* _What to work on_: Scan the material and copy every line in which "case" appears.
=== Section Start ===
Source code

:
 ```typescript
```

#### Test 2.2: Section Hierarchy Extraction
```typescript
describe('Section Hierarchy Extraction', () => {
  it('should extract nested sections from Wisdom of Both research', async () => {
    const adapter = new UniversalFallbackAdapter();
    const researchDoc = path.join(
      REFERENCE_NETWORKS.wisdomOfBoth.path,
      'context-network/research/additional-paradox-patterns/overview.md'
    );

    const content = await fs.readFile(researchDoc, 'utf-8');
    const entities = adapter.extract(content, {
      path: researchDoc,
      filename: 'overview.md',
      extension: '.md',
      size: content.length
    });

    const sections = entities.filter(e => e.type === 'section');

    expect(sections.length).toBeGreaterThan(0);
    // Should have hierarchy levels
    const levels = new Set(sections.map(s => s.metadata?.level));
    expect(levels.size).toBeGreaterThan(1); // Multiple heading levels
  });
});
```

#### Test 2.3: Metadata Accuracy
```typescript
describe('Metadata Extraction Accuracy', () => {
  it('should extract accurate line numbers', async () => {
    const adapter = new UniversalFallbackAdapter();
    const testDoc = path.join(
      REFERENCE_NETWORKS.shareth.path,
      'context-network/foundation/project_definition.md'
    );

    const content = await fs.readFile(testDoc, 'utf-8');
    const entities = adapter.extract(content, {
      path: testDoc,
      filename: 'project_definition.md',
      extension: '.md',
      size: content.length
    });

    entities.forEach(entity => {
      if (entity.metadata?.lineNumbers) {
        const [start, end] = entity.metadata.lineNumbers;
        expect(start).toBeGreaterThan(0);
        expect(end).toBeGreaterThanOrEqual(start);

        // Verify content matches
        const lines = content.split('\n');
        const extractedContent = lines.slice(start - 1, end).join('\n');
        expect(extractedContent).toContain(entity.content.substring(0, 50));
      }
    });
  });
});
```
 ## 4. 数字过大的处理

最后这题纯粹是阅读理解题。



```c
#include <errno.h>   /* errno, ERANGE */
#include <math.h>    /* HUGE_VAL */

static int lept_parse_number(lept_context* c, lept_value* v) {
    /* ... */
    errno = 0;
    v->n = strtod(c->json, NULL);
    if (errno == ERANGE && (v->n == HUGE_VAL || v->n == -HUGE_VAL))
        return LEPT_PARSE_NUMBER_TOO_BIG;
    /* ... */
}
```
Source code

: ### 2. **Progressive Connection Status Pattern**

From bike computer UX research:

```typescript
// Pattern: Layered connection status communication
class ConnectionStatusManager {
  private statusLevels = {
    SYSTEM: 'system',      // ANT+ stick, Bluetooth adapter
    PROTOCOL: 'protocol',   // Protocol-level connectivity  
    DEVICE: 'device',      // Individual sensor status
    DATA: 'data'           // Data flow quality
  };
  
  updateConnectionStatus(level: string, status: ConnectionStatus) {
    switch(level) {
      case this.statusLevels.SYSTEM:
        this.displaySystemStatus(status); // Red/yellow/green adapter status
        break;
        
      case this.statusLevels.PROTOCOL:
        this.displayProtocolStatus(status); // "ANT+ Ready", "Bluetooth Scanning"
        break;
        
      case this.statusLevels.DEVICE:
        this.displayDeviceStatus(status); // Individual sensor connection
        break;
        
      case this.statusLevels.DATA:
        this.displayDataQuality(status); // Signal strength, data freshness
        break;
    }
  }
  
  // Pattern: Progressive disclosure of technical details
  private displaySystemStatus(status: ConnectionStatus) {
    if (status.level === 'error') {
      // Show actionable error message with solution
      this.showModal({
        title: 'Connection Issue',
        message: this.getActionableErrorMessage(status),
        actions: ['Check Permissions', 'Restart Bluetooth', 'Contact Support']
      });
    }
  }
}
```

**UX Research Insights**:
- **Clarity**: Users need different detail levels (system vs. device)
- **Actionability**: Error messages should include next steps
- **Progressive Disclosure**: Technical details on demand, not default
=== Section End ===
* _Exercise answer_:
      case this.statusLevels.SYSTEM:
      case this.statusLevels.PROTOCOL:
      case this.statusLevels.DEVICE:
      case this.statusLevels.DATA:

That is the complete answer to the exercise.